The definition of the Right depends on these elements being brought together, not the other way about. Since antisemitism is one of them — and not the least significant — it follows that it is antisemitism that makes the Right, not the Right that makes antisemitism. Anyone who is antisemitic defines himself as a rightist and thereby defines the Right. We should go further here — someone who announced he was a man of the Left but professed antisemitism would unmask himself by so doing as following a right-wing ideology: antisemites are always right-wingers, right-wingers are not necessarily antisemites.
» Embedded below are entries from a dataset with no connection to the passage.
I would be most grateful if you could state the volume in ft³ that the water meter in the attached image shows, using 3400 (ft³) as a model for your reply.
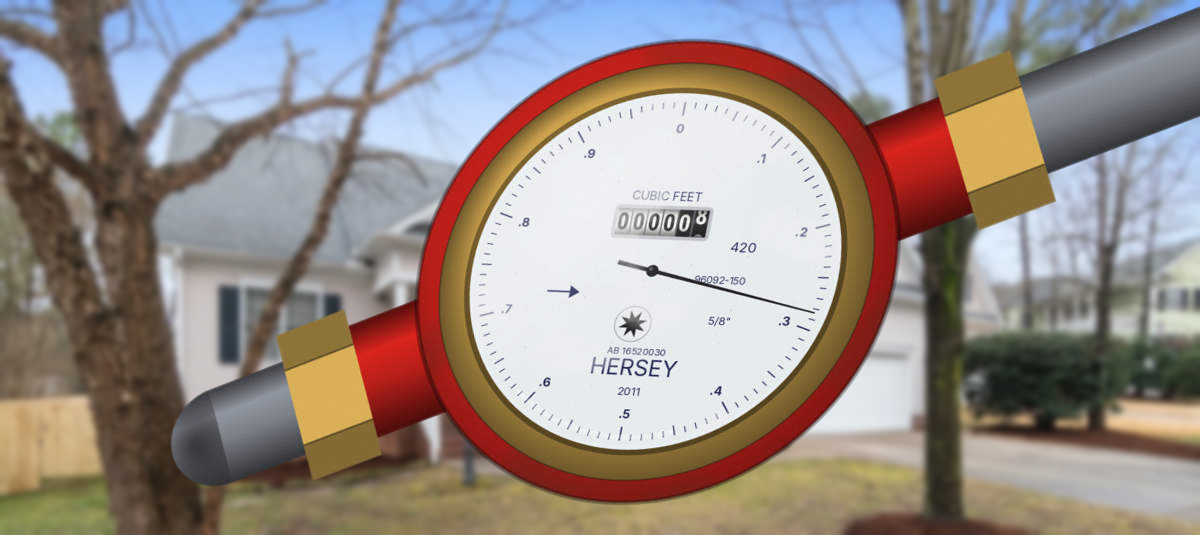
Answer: 8.28 (ft³)
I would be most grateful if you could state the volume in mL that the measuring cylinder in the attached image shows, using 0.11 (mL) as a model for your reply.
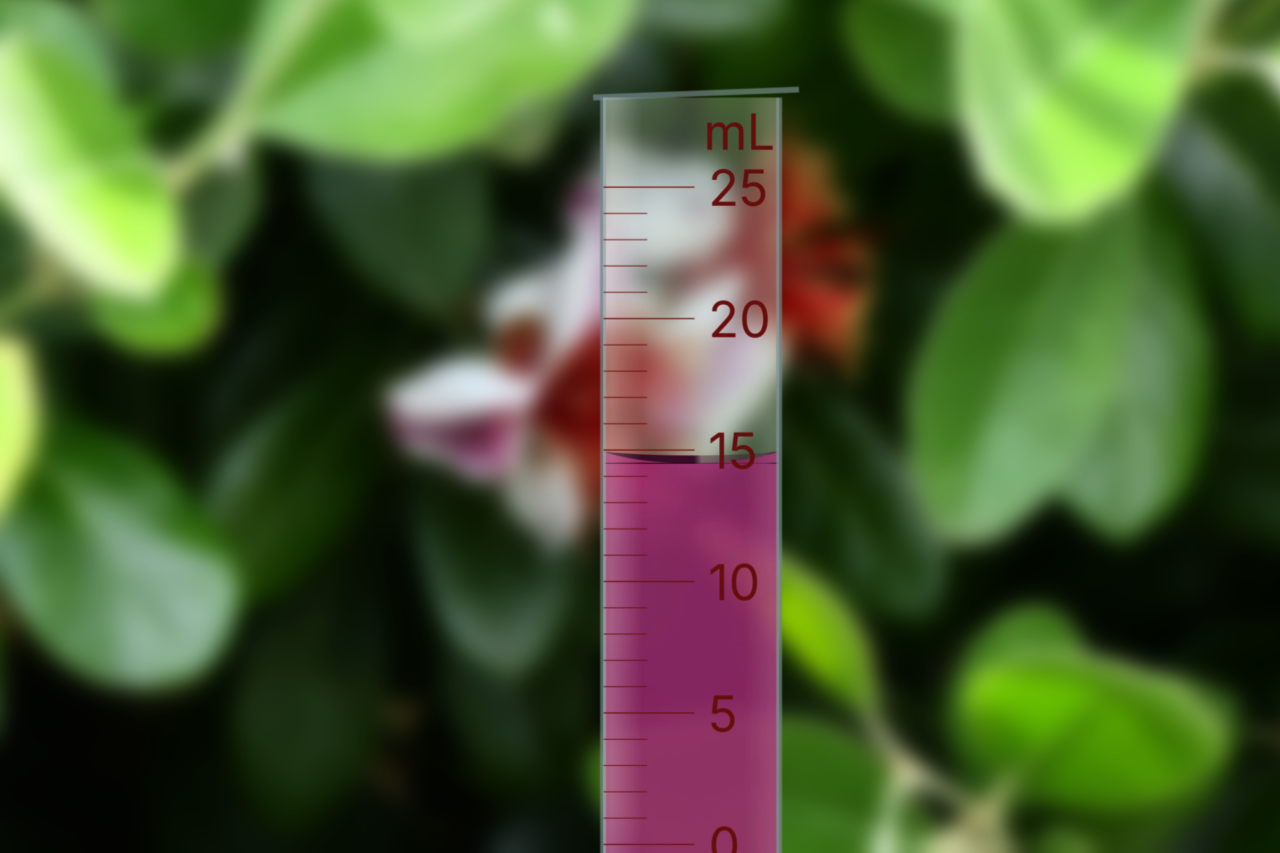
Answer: 14.5 (mL)
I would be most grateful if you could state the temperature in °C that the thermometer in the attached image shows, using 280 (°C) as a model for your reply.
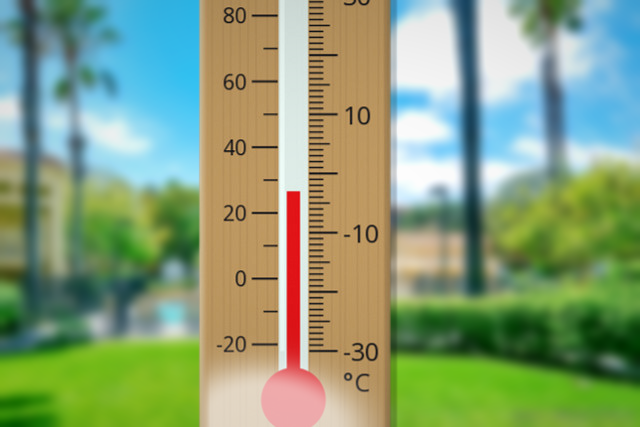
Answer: -3 (°C)
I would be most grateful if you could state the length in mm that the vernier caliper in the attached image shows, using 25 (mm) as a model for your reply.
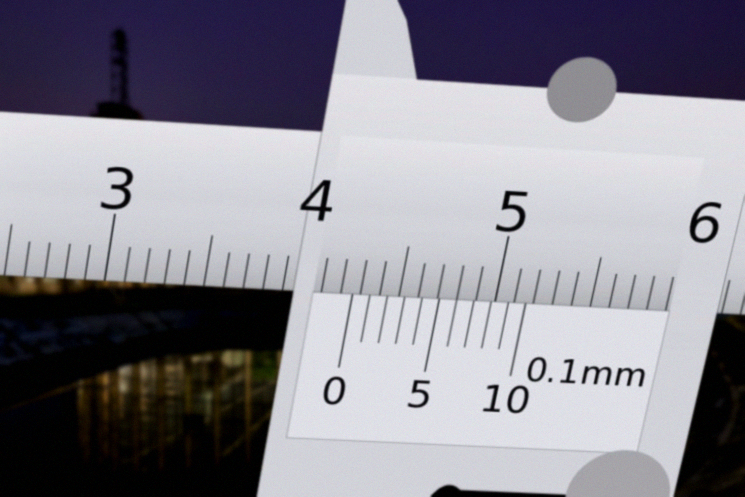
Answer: 42.6 (mm)
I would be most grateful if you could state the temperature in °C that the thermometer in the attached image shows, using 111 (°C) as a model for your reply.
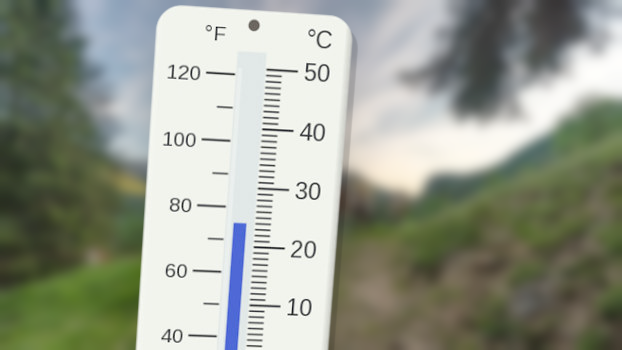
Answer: 24 (°C)
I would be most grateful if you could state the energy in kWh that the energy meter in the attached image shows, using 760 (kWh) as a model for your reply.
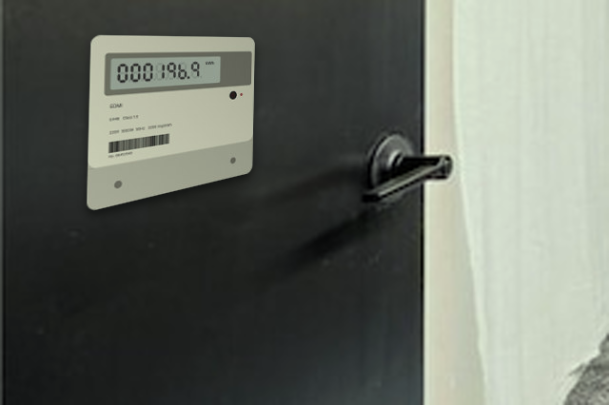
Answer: 196.9 (kWh)
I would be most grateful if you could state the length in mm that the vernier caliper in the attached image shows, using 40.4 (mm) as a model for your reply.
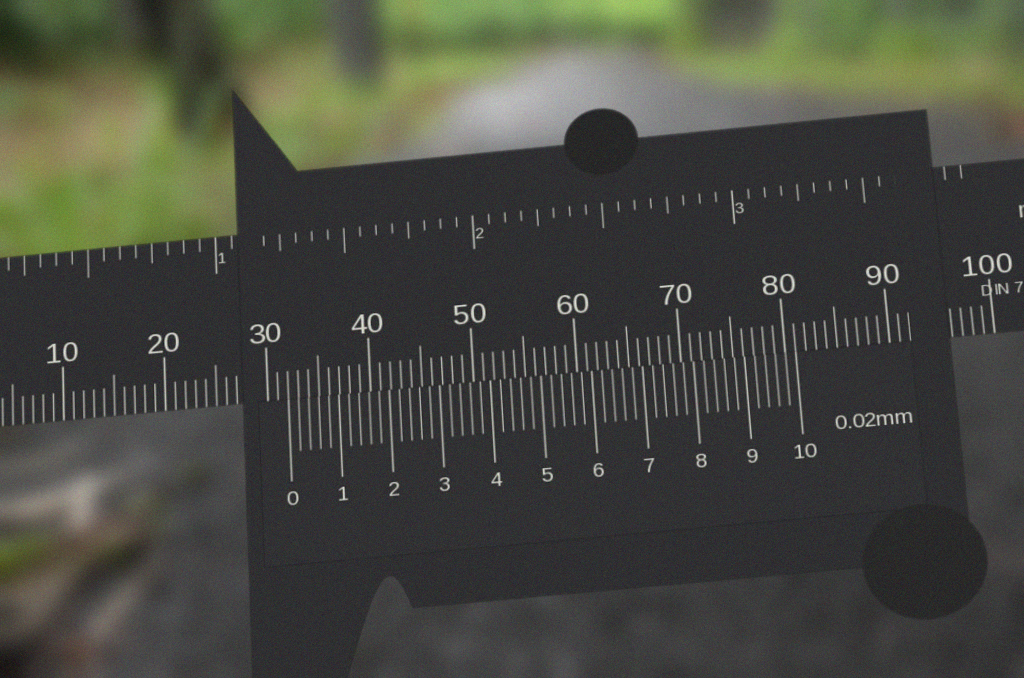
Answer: 32.0 (mm)
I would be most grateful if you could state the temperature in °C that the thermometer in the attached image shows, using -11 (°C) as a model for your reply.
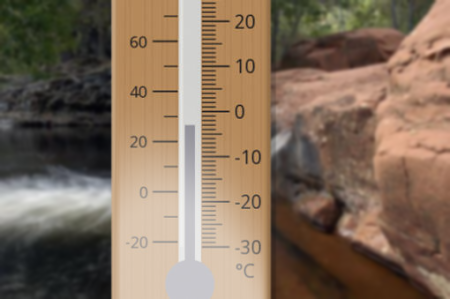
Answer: -3 (°C)
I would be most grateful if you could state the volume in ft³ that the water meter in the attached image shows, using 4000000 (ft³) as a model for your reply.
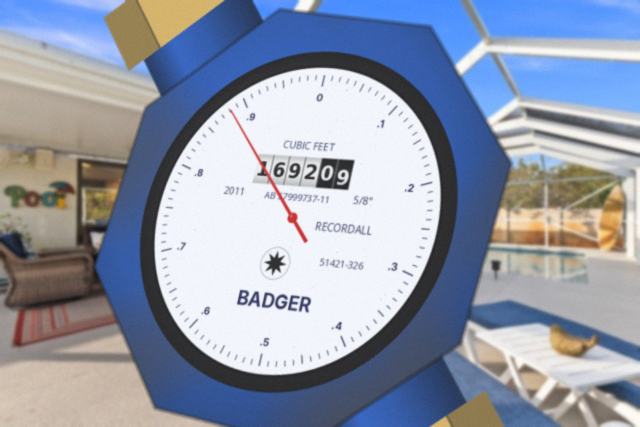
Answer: 169208.88 (ft³)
Hillel Ticktin, the South African Trotskyist, followed a similar line of reasoning in his synopsis of an issue of the journal Critique. “No Marxist can support nationalism,” writes Ticktin, “whether that of the Zionists or of Hezbollah. That does not remove the real oppression of Palestinians, but it does imply that no religious or nationalist solution is possible… At the same time, there can also be no question that antisemitism is rising, particularly in areas where it has been endemic for the past half-century: Eastern Europe and the Middle East. Bebel’s dictum that antisemitism is the socialism of fools is partly correct in that the role of antisemitism is different from that of racism; it provides an alternative populist ideology to the appeal of socialism.”
Rejecting both the widespread calls for Boycotts, Divestments, and Sanctions (or BDS, a strategy he also opposed as misguided vis-à-vis the apartheid regime during the 1980s) as well as opportunistic alliances with groups like Hezbollah, which ostensibly leftist organizations like the SWP in the UK and the ISO in the US condone, Ticktin nevertheless reaffirmed that antisemitism is an irreducibly right-wing phenomenon:
The representative of the Israeli Embassy on the BBC1 10 AM program on Religion 1 May 2016 argued that, although the left had fought antisemitism, there were examples of left-wing antisemites like Proudhon, Bakunin, and Stalin. This is stretching the concept of the Left. If one includes anyone who is critical of the status quo in capitalism to be left-wing then the Israeli representative is correct. There is no doubt that Stalin and Stalinism were not just antisemitic but among the worst perpetrators of acts of antisemitism that the world has seen. This journal has made that clear. Can one call Stalinism left-wing? It was a reaction to the Russian Revolution of 1917 from the right. It introduced and maintained high levels of inequality in all respects. It was brutal in form and totally opposed to the forms of civil liberties accepted by the left. Bakunin attacked Marx in antisemitic terms and Proudhon was no better. They were both anarchists of a kind that would fall outside the left as we understand it today. The people accused of antisemitism do not fall into a Stalinist or anarchist category. There are of course left-wing anarchists but that is another matter. However, it can of course happen that the left sees antisemitism as a form of discrimination employed to divide the population in order to maintain capitalism at the present time, whatever the age of the practice. The left stands for the abolition of all forms of social inequality. Hence it is automatically and inherently opposed to antisemitism, unlike Conservatives and the Labour Right, who accept the market and its forms of subjection and inequality, since they accept the market.
At least intuitively, this feels right. Still, it’s a complicated matter, both historically and conceptually. Marx and Engels wrote of “reactionary” forms of socialism, even in texts as famous as the Manifesto. The various strains of socialism that appeal to antisemitism would seem to fall under this category.